The outsourcing of R&D activities has been going on in the pharmaceutical industry for quite some time, except that this outsourcing used to be strictly limited to Western firms and scientific institutions. Biotech companies, universities, government laboratories, and independent contract researchers have collaborated with the pharmaceutical companies for years. Since the 1970s, the emergence of the biotechnology sector has offered the pharmaceutical industry new opportunities to discover new products at lower risk and cost.31 Another important development was the Human Genome Project (HGP), which prompted pharmaceutical firms to get involved in genomics research by forming partnerships with companies that had specialized genomics capabilities.
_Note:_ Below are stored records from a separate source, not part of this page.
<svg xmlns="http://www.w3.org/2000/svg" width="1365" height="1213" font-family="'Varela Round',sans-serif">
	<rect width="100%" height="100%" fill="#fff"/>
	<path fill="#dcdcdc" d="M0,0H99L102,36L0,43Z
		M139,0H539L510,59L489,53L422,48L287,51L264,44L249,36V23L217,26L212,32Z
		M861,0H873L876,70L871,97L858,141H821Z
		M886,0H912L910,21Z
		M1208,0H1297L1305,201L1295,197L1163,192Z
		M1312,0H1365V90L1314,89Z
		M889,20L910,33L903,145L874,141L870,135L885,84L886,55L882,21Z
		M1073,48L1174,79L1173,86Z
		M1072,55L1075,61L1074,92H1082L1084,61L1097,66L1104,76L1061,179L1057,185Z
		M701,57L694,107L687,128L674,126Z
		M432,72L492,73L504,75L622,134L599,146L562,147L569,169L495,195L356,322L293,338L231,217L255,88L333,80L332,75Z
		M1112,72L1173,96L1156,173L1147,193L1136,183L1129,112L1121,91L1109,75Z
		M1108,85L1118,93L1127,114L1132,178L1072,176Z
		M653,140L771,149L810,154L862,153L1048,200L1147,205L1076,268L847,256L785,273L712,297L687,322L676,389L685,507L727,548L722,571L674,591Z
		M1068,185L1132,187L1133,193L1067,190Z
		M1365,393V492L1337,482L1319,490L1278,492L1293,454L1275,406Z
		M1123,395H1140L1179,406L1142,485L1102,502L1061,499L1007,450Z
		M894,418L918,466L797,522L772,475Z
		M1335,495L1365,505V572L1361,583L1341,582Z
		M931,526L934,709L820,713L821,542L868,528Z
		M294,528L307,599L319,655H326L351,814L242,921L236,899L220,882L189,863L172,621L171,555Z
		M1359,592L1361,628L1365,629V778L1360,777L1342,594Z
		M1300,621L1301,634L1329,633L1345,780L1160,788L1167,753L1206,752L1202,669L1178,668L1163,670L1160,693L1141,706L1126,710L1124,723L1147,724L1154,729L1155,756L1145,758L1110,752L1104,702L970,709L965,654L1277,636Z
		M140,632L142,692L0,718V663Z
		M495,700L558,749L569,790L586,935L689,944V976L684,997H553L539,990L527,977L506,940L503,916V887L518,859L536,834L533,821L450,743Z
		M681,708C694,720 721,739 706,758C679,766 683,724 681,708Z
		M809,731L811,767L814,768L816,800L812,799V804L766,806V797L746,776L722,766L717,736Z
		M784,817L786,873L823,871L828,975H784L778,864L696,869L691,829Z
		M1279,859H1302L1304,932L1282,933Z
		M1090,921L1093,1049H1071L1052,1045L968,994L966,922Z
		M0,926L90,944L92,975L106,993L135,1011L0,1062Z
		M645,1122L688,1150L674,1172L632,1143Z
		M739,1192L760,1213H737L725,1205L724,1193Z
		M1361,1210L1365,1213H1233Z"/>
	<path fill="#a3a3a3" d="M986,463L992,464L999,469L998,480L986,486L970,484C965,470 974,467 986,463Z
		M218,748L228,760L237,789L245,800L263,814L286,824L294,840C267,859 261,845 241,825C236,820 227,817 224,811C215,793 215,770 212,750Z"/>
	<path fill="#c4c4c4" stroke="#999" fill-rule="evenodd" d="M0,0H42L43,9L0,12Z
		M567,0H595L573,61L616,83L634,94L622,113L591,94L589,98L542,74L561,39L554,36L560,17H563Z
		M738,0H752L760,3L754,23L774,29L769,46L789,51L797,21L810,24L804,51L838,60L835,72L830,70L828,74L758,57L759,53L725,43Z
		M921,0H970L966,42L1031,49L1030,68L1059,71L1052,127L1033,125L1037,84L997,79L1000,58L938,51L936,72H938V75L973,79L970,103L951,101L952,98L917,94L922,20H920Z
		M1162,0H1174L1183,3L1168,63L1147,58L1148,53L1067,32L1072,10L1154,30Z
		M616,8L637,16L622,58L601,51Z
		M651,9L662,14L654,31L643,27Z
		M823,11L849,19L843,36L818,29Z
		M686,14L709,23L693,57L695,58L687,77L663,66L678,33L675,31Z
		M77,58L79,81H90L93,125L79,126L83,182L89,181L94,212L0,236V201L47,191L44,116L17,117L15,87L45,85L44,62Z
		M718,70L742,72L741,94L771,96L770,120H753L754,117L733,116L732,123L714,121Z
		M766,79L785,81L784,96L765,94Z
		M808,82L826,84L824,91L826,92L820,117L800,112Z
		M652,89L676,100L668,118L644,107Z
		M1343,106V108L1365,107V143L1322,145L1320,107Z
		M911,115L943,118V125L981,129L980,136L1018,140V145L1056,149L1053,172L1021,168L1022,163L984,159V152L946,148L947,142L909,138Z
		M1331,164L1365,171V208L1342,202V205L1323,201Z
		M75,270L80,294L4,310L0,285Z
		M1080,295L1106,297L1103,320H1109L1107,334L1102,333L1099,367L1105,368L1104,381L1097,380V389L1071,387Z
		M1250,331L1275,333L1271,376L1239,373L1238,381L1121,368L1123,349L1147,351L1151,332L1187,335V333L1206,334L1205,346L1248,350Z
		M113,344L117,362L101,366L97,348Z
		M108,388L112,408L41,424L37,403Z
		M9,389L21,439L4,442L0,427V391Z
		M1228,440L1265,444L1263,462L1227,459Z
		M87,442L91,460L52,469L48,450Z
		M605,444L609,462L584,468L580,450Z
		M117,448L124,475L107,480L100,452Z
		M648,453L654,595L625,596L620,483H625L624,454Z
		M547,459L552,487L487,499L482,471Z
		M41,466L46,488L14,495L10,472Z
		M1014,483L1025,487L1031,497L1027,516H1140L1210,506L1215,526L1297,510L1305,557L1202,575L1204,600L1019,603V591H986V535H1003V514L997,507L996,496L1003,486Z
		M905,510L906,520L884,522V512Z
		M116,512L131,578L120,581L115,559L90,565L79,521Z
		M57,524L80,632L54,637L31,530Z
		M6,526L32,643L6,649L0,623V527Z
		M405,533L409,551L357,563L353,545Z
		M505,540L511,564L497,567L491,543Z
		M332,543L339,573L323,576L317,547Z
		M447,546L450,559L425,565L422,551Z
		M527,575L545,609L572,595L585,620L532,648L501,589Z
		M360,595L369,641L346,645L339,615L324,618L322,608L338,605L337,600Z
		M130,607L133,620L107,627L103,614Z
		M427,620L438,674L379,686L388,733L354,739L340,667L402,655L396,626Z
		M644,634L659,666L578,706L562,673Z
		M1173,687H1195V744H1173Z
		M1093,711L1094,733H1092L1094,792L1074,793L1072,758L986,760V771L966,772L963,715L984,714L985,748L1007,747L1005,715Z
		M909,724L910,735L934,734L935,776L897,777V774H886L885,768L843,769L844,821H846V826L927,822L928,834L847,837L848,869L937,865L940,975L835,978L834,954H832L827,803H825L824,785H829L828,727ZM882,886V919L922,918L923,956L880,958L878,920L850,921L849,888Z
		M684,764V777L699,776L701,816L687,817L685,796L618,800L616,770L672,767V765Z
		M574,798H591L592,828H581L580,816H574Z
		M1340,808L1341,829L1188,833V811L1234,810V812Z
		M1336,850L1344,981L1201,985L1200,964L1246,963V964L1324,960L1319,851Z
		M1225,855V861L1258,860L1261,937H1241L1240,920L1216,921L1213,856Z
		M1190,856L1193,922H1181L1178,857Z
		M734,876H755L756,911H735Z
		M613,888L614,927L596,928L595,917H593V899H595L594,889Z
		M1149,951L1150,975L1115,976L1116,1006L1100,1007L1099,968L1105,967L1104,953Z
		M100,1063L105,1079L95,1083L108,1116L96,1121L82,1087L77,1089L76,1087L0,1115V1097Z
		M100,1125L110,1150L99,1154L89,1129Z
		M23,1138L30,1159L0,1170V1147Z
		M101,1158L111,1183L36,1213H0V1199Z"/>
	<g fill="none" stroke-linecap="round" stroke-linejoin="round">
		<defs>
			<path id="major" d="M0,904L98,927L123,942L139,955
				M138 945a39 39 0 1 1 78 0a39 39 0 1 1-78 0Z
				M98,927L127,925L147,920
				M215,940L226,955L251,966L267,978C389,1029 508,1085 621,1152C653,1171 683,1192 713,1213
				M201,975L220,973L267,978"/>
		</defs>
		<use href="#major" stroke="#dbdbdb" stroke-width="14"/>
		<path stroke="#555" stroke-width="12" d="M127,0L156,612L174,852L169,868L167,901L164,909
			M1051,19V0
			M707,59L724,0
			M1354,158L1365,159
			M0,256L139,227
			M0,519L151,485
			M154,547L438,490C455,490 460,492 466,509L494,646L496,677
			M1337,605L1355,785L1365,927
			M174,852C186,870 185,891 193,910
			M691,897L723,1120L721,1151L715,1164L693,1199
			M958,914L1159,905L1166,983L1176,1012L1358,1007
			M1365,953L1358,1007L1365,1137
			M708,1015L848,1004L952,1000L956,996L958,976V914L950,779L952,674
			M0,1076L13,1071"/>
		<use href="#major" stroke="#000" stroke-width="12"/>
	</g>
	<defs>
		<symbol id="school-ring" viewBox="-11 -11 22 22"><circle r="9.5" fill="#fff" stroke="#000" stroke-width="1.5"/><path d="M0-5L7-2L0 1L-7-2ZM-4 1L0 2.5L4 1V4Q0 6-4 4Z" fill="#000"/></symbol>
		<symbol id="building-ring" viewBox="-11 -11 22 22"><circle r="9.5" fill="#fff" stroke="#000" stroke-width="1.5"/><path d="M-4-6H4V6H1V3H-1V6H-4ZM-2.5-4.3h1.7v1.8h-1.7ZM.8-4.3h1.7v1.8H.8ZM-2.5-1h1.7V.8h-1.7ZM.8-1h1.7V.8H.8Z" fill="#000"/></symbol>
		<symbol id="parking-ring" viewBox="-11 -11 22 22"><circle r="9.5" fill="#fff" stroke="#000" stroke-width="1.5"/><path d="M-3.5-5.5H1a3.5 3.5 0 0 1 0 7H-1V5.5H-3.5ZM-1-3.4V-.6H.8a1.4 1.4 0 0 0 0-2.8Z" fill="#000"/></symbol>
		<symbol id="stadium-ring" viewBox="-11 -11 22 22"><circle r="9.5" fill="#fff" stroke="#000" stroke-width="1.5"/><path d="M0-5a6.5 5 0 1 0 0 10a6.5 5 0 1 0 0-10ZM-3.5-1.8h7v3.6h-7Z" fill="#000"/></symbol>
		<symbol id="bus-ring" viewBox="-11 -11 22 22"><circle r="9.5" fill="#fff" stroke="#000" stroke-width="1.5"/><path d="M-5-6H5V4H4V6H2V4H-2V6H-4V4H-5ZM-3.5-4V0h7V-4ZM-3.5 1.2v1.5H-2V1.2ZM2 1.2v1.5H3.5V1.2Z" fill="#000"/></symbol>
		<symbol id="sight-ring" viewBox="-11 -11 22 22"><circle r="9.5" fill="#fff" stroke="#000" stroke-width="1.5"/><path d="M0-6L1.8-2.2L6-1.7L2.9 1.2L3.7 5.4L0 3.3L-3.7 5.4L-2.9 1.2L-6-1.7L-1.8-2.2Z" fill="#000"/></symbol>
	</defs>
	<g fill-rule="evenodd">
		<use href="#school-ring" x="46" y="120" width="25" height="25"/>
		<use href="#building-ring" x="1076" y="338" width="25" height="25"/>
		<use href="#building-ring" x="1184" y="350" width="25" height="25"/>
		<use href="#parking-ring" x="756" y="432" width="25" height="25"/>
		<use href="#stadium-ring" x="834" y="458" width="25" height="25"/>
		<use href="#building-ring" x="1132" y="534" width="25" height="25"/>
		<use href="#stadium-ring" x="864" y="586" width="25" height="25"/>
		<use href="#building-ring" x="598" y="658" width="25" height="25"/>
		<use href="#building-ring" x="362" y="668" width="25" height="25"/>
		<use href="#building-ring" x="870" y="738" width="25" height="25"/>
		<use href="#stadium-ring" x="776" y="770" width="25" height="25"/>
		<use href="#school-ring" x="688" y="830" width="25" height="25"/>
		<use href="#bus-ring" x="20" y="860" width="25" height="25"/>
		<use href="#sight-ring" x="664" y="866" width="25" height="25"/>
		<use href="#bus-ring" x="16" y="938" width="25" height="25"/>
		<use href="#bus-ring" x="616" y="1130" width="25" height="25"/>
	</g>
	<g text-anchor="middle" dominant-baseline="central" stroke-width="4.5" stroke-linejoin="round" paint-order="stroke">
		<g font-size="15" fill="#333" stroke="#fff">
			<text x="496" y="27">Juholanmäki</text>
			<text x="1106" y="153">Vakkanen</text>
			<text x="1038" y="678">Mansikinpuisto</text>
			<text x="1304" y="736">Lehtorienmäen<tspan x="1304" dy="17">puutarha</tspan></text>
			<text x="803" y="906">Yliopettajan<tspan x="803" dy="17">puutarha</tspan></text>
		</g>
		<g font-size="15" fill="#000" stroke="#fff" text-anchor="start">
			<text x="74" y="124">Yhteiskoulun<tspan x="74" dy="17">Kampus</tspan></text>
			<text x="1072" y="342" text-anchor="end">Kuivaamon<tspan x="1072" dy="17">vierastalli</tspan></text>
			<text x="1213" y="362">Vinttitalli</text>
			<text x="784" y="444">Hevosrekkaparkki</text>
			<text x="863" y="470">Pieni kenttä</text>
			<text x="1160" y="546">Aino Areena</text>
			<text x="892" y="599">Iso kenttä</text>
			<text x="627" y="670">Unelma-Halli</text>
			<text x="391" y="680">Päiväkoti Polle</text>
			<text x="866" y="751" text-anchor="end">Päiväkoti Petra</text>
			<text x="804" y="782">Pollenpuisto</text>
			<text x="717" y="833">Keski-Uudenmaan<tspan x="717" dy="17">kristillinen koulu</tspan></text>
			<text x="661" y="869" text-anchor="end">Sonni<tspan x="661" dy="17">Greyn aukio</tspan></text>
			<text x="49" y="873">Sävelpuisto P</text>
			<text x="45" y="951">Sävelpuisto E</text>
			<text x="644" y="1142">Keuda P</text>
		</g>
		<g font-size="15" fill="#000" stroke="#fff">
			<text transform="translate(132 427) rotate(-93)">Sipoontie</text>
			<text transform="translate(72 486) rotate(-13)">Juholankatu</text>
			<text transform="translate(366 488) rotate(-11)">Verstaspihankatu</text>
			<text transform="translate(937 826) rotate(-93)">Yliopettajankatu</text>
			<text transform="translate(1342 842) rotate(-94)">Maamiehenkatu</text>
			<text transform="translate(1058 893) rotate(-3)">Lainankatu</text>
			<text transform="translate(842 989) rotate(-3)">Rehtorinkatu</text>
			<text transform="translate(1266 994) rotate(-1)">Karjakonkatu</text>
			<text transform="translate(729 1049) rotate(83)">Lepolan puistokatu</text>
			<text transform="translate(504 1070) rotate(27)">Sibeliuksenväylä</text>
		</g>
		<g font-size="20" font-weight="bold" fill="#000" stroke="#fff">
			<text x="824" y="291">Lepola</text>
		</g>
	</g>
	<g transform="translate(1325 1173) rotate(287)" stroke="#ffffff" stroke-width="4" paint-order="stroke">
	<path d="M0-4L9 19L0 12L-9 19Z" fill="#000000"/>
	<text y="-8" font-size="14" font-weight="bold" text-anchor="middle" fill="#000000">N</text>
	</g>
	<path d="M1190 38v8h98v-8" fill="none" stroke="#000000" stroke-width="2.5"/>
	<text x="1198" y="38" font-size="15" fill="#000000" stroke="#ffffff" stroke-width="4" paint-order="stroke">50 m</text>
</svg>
The emergence of combinatorial chemistry as an enabling technology that was hard to develop in-house also spurred major pharmas to create research partnerships with providers of combinatorial chemistry expertise. For example, Oxford University partnered with Pfizer. Academic institutions such as Duke, the University of Wisconsin, and Harvard, to name but a few, have partnered with pharma companies in research focused on Alzheimer's disease, diabetes, cardiovascular diseases, and others.

It is worth considering the factors that are pushing pharma and biotech companies to start offshoring more than just manufacturing (for example, India has 75 FDA-approved pharma contract manufacturing plants, while China has 25 and Taiwan has 12) and selected clinical trials. Governments strictly regulate pharmaceuticals development and manufacturing; in the United States, the FDA is responsible for this. As we noted, clinical R&D accounts for 30% of all R&D spending and 23% of all scientific and professional R&D personnel, with Phase III trials by far the most expensive component. These economics have created an entire industry of contract research organizations (CROs), which provide clinical trial services for companies that elect not to conduct those trials in-house. Western-based CROs compete vigorously with ones from Asia, and trials are also conducted in a variety of destinations around the world, including Asia and Central Europe. (See Figure 1-8 for international comparison of labor costs.)

Figure 1-8

Figure 1-8 Labor cost comparison, by country

Reproduced with permission from Merrill Lynch, KPMG & CII report, March 2008, quoted from Pharma Summit 2008: “India Pharma Inc.—An Emerging Global Pharma Hub.”

On the push side, three factors are at play: a shortage of talented personnel, competitive pressures to cut costs, and growing company experience with offshoring. The last factor makes companies more confident to extend offshoring to new frontiers and functions. As mentioned earlier, Asia's supply of skilled and relatively inexpensive manpower is growing rapidly just as the West is experiencing relative shortages of science and engineering talent, demographic decline, the retirement of baby boomers, and the new phenomenon of Asian graduates in science and engineering deciding to return home after completing their studies or earning doctoral degrees in the West. Rising healthcare costs, the prospect of comprehensive and regulated healthcare in the United States, and global competition all contribute to an acute need for the drug industry to find ways to drastically cut the costs of drug development.

On the pull side, emerging economies in Asia and elsewhere have not only improved their IP protection systems by signing up to TRIPS. As we have pointed out, these countries have upgraded their scientific, innovation, and educational capabilities as well. They are also becoming increasingly attractive markets for health-related products and are developing local LSIC companies that are becoming competitive partners for JV collaboration, investment, and acquisition. The Asian challenge is indeed formidable, yet crucial areas of weakness will still require time and effort to overcome.